> _TASK BRIEF_: Both the line below containing "right ankle: (261, 505)" and the line containing "nose: (783, 403)", along with every line between them, should be repeated exactly; no other line belongs in the answer.

> _ENTRIES SUPPLIED_:

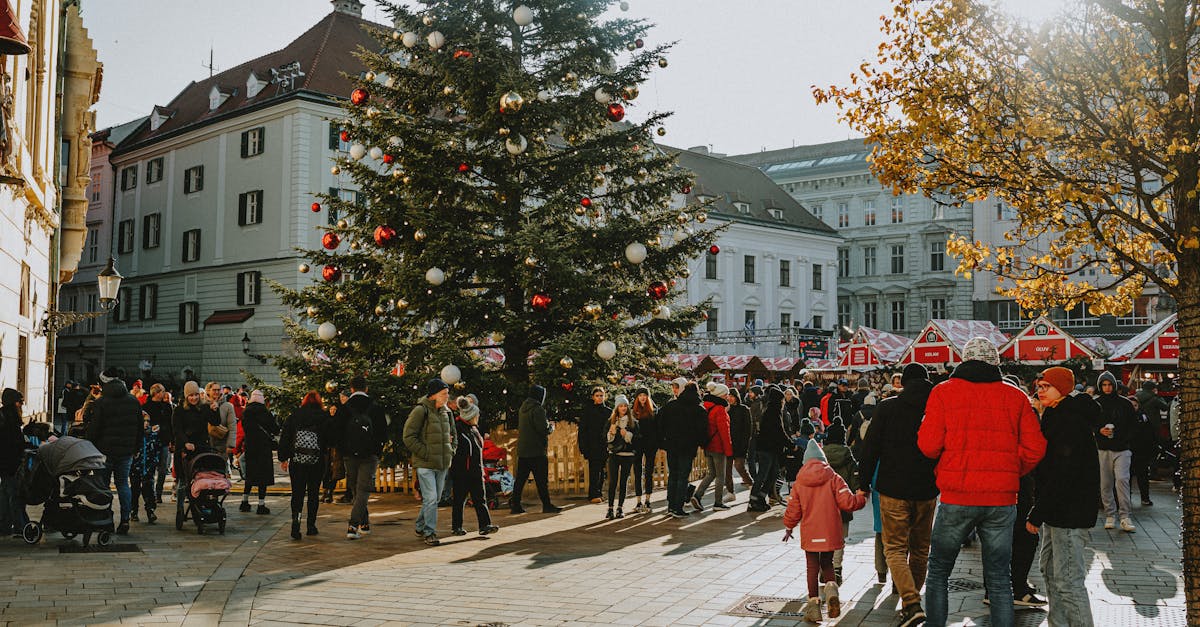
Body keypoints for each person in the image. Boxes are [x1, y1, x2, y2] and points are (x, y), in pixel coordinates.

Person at [918, 338, 1046, 627]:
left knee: (938, 571)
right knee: (1000, 577)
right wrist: (1011, 469)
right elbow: (1035, 447)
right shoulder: (1015, 397)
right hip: (1001, 499)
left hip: (957, 495)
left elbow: (927, 445)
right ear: (995, 363)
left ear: (964, 361)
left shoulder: (943, 393)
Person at [857, 362, 937, 626]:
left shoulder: (888, 407)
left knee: (894, 547)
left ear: (903, 382)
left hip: (893, 488)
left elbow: (871, 448)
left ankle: (911, 603)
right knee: (920, 549)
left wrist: (863, 483)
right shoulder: (935, 407)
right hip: (926, 489)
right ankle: (910, 602)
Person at [1028, 367, 1101, 627]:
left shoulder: (1069, 420)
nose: (1040, 390)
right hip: (1057, 510)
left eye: (1047, 385)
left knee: (1068, 581)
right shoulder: (1056, 414)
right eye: (1039, 385)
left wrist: (1038, 510)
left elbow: (1063, 472)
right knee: (1050, 571)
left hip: (1069, 511)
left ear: (1063, 388)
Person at [782, 439, 868, 624]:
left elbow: (793, 509)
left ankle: (813, 607)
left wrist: (789, 526)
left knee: (812, 567)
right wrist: (861, 498)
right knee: (828, 563)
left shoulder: (799, 482)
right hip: (830, 530)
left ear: (806, 461)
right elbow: (847, 502)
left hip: (810, 532)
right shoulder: (834, 477)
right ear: (824, 460)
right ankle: (831, 592)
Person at [88, 370, 144, 535]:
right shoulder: (133, 401)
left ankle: (106, 520)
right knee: (123, 485)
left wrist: (89, 445)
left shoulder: (102, 402)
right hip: (126, 451)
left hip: (104, 451)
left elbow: (94, 429)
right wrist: (136, 448)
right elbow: (140, 428)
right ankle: (125, 519)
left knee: (103, 486)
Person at [403, 379, 456, 546]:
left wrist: (451, 451)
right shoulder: (421, 410)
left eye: (447, 393)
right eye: (444, 394)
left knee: (434, 498)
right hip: (426, 464)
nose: (447, 396)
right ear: (433, 395)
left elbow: (454, 435)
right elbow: (408, 436)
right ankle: (430, 532)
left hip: (442, 463)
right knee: (431, 498)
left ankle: (420, 525)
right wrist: (426, 453)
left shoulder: (447, 412)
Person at [340, 376, 388, 540]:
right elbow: (383, 432)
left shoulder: (344, 408)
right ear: (366, 389)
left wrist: (344, 450)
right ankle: (357, 524)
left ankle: (357, 523)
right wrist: (377, 450)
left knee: (356, 489)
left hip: (349, 455)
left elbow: (335, 433)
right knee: (363, 489)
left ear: (351, 389)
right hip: (369, 455)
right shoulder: (376, 408)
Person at [279, 391, 331, 539]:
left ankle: (296, 523)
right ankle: (311, 525)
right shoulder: (323, 416)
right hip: (317, 461)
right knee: (313, 493)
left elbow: (285, 437)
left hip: (297, 460)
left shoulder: (295, 415)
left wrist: (283, 458)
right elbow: (330, 438)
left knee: (298, 493)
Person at [1093, 371, 1137, 531]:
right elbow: (1089, 424)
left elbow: (1133, 425)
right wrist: (1099, 431)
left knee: (1122, 480)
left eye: (1109, 384)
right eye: (1104, 385)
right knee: (1106, 483)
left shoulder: (1125, 404)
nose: (1107, 388)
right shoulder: (1095, 403)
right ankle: (1110, 514)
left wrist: (1123, 437)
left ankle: (1124, 515)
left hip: (1121, 448)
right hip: (1104, 448)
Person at [171, 381, 220, 520]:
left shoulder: (203, 408)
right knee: (183, 481)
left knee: (201, 478)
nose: (194, 398)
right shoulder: (179, 410)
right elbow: (177, 430)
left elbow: (215, 422)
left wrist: (215, 410)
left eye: (196, 395)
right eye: (191, 395)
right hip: (185, 448)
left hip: (201, 448)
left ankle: (199, 507)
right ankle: (180, 509)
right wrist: (186, 442)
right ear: (186, 396)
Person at [658, 381, 708, 518]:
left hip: (672, 446)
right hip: (688, 448)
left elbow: (660, 424)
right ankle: (678, 507)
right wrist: (702, 444)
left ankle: (670, 506)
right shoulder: (699, 409)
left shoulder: (671, 406)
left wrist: (663, 442)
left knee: (673, 475)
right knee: (682, 477)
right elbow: (703, 431)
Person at [450, 396, 498, 536]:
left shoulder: (474, 429)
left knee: (480, 499)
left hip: (476, 471)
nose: (478, 416)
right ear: (471, 416)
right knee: (459, 500)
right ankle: (456, 526)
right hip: (461, 472)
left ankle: (485, 525)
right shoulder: (458, 429)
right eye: (476, 414)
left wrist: (481, 470)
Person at [510, 385, 561, 514]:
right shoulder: (538, 409)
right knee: (541, 481)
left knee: (520, 480)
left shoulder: (523, 408)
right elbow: (543, 429)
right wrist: (551, 427)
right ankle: (547, 505)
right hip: (537, 451)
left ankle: (515, 505)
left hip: (523, 451)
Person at [822, 419, 858, 586]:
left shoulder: (821, 455)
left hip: (823, 503)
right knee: (840, 538)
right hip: (842, 503)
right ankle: (836, 568)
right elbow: (854, 483)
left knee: (825, 536)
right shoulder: (848, 456)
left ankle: (825, 568)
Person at [693, 383, 733, 512]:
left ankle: (697, 496)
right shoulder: (720, 409)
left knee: (711, 473)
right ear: (721, 395)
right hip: (718, 447)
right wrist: (729, 450)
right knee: (720, 475)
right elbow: (724, 433)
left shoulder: (706, 407)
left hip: (707, 445)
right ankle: (718, 502)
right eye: (726, 394)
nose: (728, 396)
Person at [238, 390, 278, 515]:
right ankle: (261, 505)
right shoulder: (266, 412)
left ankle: (244, 502)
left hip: (250, 447)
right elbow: (275, 429)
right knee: (263, 477)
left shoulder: (246, 412)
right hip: (264, 449)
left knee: (250, 475)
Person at [749, 385, 788, 512]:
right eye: (782, 400)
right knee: (763, 474)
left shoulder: (772, 410)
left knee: (773, 474)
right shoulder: (773, 412)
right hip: (766, 448)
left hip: (770, 448)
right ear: (778, 400)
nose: (783, 403)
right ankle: (754, 500)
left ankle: (760, 497)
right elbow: (780, 432)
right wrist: (791, 444)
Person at [0, 389, 30, 537]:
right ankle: (20, 525)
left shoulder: (6, 415)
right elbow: (11, 442)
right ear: (13, 402)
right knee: (14, 494)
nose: (21, 405)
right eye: (20, 402)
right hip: (10, 462)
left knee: (6, 493)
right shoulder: (9, 417)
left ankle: (4, 526)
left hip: (7, 462)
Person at [604, 395, 640, 519]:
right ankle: (610, 508)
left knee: (623, 482)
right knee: (612, 482)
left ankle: (620, 508)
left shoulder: (633, 422)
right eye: (621, 406)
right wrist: (611, 433)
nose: (623, 408)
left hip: (628, 455)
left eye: (625, 406)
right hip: (614, 455)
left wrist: (628, 435)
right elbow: (605, 438)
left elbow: (638, 440)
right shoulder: (611, 421)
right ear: (617, 407)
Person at [128, 409, 163, 524]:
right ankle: (133, 511)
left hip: (149, 466)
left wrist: (156, 460)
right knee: (135, 489)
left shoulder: (153, 434)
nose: (146, 423)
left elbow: (158, 448)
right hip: (135, 466)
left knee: (148, 489)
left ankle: (150, 511)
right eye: (144, 421)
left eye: (148, 421)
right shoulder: (133, 434)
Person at [143, 384, 174, 504]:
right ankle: (149, 493)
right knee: (150, 469)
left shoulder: (167, 406)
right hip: (150, 441)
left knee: (163, 469)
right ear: (156, 393)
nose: (164, 394)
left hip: (164, 441)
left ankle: (158, 493)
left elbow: (171, 425)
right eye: (162, 391)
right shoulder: (146, 407)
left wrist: (172, 440)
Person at [579, 387, 611, 504]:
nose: (599, 398)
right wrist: (583, 447)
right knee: (594, 471)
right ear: (593, 397)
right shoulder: (587, 411)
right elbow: (582, 430)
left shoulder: (608, 411)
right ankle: (593, 494)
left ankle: (599, 492)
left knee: (602, 471)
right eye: (597, 395)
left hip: (604, 445)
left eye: (601, 395)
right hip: (592, 445)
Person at [631, 387, 658, 514]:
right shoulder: (633, 412)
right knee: (637, 472)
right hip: (637, 445)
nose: (642, 397)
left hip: (650, 445)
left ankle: (648, 499)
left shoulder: (653, 411)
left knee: (648, 472)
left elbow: (657, 429)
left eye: (644, 395)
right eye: (640, 395)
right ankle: (638, 500)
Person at [1129, 395, 1157, 507]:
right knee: (1128, 476)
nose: (1133, 408)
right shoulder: (1141, 418)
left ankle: (1145, 497)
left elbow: (1150, 435)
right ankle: (1129, 497)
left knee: (1142, 476)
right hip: (1129, 450)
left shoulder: (1143, 418)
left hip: (1141, 451)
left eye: (1135, 405)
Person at [725, 388, 754, 495]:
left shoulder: (744, 409)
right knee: (727, 470)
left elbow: (748, 429)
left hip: (741, 443)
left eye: (732, 396)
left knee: (739, 466)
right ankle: (730, 492)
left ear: (737, 397)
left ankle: (751, 483)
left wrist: (745, 444)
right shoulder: (726, 409)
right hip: (728, 442)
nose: (730, 398)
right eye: (729, 396)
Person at [204, 382, 237, 463]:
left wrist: (230, 445)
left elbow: (232, 426)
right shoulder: (203, 405)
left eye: (218, 390)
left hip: (221, 445)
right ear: (208, 391)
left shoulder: (227, 406)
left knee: (220, 471)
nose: (216, 392)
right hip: (205, 445)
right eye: (214, 390)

> _EXPECTED OUTPUT_:
right ankle: (261, 505)
right shoulder: (266, 412)
left ankle: (244, 502)
left hip: (250, 447)
right elbow: (275, 429)
right knee: (263, 477)
left shoulder: (246, 412)
right hip: (264, 449)
left knee: (250, 475)
Person at [749, 385, 788, 512]:
right eye: (782, 400)
right knee: (763, 474)
left shoulder: (772, 410)
left knee: (773, 474)
right shoulder: (773, 412)
right hip: (766, 448)
left hip: (770, 448)
right ear: (778, 400)
nose: (783, 403)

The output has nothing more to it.